— WORK REQUEST 1 —
Rewrite the news item about the Buffalo lecture, everything from "According to Dr." down to "Coordinator at ULM.", swapping each "Dr. Blackburn" for "Professor Blackburn".
— WORK REQUEST 2 —
Pick up the news item about the Buffalo lecture where it stops and keep writing.

Published December 1, 2023

Blackburn

MONROE, LA – ULM Professor of History Christopher Blackburn, Ph.D. was recently invited by the University at Buffalo to present the annual C.K. Huang Lecture in Medical History. The lecture took place in the Robert L. Brown History of Medicine Collection in the University at Buffalo’s Abbot Library on November 9, 2023. The C.K. Huang Lecture is named in honor of the former director of the UB Health Sciences Library and is offered annually on relevant aspects of medical history. 

According to Dr. Blackburn, “It was a tremendous honor to be invited as their annual speaker. It provided a unique opportunity for me to share my research on the history of healthcare and humanitarianism with an engaging and diverse audience of healthcare professionals, historians, and representatives from the local Polish community.” 

“It was a great honor for Dr. Blackburn to be invited to speak at the University at Buffalo and reflects well on ULM, the School of Humanities, and the History Program,” said Dr. Jeffrey Anderson, Associate Director of the School of Humanities and History Program Coordinator at ULM.

— RECORD EXTRACTS —
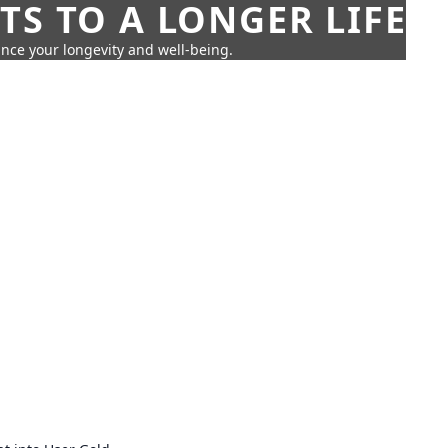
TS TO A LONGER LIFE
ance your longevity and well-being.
* * *
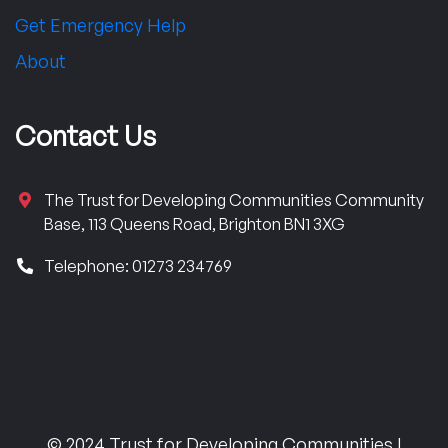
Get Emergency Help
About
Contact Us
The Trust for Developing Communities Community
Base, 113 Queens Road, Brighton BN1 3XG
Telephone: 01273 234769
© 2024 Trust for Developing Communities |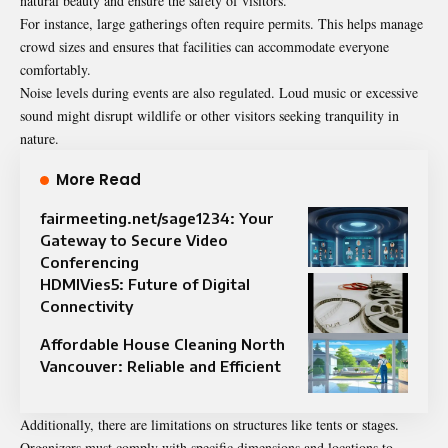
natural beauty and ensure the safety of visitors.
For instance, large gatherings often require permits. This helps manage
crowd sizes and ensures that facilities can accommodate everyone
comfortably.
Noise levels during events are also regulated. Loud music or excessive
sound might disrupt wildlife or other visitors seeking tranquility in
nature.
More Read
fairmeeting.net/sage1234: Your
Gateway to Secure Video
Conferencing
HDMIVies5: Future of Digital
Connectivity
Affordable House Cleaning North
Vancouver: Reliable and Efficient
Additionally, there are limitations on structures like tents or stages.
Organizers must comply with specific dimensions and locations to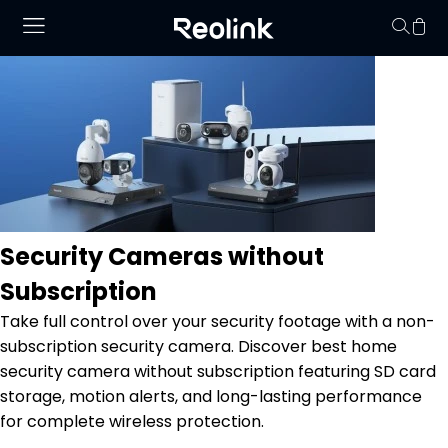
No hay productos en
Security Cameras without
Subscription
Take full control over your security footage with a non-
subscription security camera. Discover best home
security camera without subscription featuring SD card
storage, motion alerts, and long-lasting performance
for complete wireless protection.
--
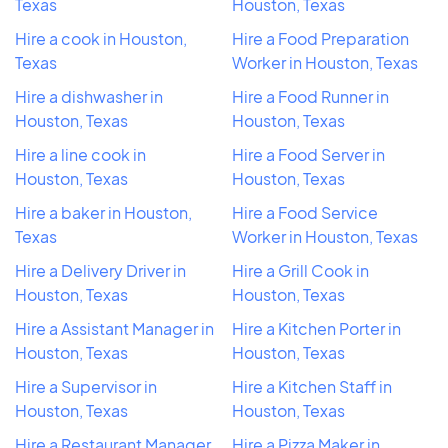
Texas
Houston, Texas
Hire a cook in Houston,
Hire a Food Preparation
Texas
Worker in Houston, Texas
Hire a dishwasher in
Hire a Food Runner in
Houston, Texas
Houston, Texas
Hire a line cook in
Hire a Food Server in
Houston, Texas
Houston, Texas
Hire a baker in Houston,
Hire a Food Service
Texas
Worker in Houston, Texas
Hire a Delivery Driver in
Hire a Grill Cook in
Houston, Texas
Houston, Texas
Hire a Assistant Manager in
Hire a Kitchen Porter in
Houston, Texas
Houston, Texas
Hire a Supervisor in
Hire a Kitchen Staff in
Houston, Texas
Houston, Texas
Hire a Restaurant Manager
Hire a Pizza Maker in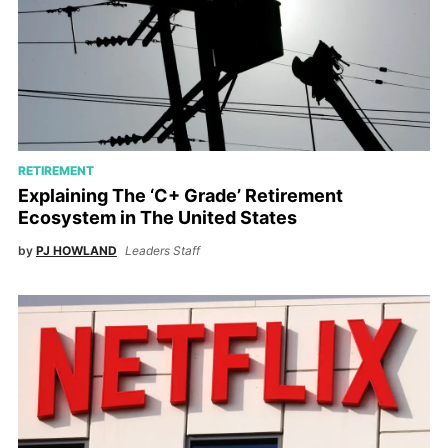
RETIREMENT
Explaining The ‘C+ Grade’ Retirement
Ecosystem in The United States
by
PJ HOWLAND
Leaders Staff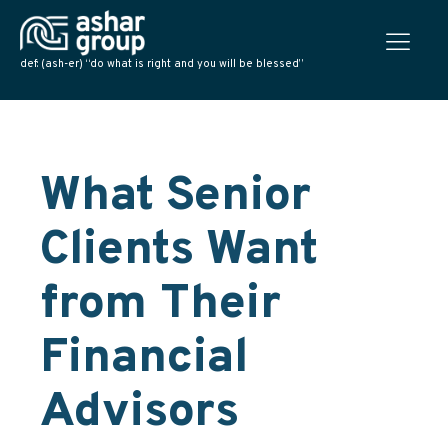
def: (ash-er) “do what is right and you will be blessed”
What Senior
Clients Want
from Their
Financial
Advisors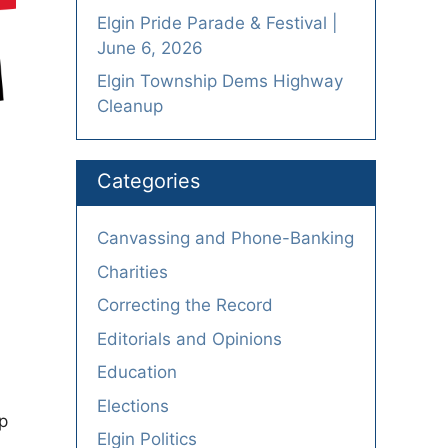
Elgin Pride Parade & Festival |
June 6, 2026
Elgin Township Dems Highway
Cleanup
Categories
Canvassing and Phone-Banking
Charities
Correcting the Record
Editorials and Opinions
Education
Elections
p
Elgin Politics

— REPLY 1 —
According to Professor Blackburn, “It was a tremendous honor to be invited as their annual speaker. It provided a unique opportunity for me to share my research on the history of healthcare and humanitarianism with an engaging and diverse audience of healthcare professionals, historians, and representatives from the local Polish community.” 

“It was a great honor for Professor Blackburn to be invited to speak at the University at Buffalo and reflects well on ULM, the School of Humanities, and the History Program,” said Dr. Jeffrey Anderson, Associate Director of the School of Humanities and History Program Coordinator at ULM.

— REPLY 2 —
On this occasion, Dr. Blackburn’s presentation, Weaponizing Disease: Typhus during the Polish-Bolshevik War, coincided with the opening of a new archival exhibit—Praxeda I. Fronczak: A Red Cross Nurse in Poland (1919-1921). The Fronczak Exhibit highlights Praxeda’s training and deployment as an American Red Cross nurse from Buffalo, New York to the eastern front of the Polish-Bolshevik War. The exhibit demonstrates the invaluable humanitarian aid, nursing, and nursing education she provided to the Polish people, soldiers, and refugees throughout the war. Professor Blackburn’s presentation brought a broader understanding of the exhibit by focusing on the disastrous typhus epidemic sweeping across the Polish lands with the Soviet invasion of 1920. A crisis made worse as the Red Army worked to spread disease and exacerbate the public health crisis throughout Poland and its borderlands during the war. The lecture drew heavily on research from Blackburn’s 2021 article in the Polish journal Przegląd Historyczno-Wojskowy--When Typhus Rode a Red Horse: Weaponizing Disease During the Polish-Bolshevik War 

According to Dr. Keith Mages, Curator of the History of Medicine Collection, Dr. Blackburn’s work on disease in post-World War I Poland is “fascinating” and “extremely interesting to our constituents.” His “talk, of course, complements this exhibit wonderfully!” stated Mages.  

Professor Blackburn is currently working on a history of the creation and maintenance of an independent Polish Army at Niagara-On- The-Lake, Ontario during the First World War.